To capture the images, Dean would take a small camera out to the mountains. Curator Chris Burns thinks it was probably a Kodak "brownie."

Dean would take photos and then have the negatives transferred to glass slides. A projector could be used to display them on a screen. Color detail was added to man of the photos. 

(Burns) "These lantern slides were a popular medium during the time. There were these companies that they would send the images out to to hand color them. They’re pretty remarkable to look at, like this one of the woods, you get green on the bushes down below and a little bit of a lighter color where the sun is supposed to be peaking through the woods there."

(Charnoff) The photographs amount to a documentary of the early years of the Long Trail. They depict early trail building, and  show construction of the first shelters. Some are simply vistas. And many show the hikers of the day.

(Neal) "This picture gives you, it’s one of the first I’ve seen that gives you all the elements of portrait, geography and vista in one."

(Burns) "Yeah, it’s a great shot.
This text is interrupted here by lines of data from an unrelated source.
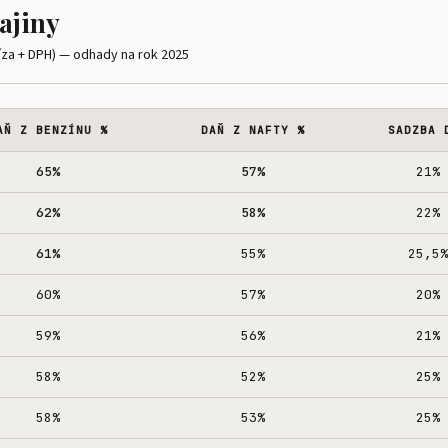
ajiny
íza + DPH) — odhady na rok 2025
AŇ Z BENZÍNU %
DAŇ Z NAFTY %
SADZBA 
65%
57%
21%
62%
58%
22%
61%
55%
25,5%
60%
57%
20%
59%
56%
21%
58%
52%
25%
58%
53%
25%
Really, I think gives you a sense of what it’s like to hike. It’s an individual on a top of a mountain going down, with their head down, really focused on where they’re walking."

(Charnoff) UVM has taken enlargements of the images to various events. And it’s gotten a lot of reaction from its online presentation.

(Neal) "Are you hearing from people who say, ‘Hey, that’s my grandfather.’"

(Burns) "Yeah, we’ve heard I think that exact comment a couple of times."

(Charnoff) And even more people look at the photos and recognize a section of the trail that they’ve hiked themselves.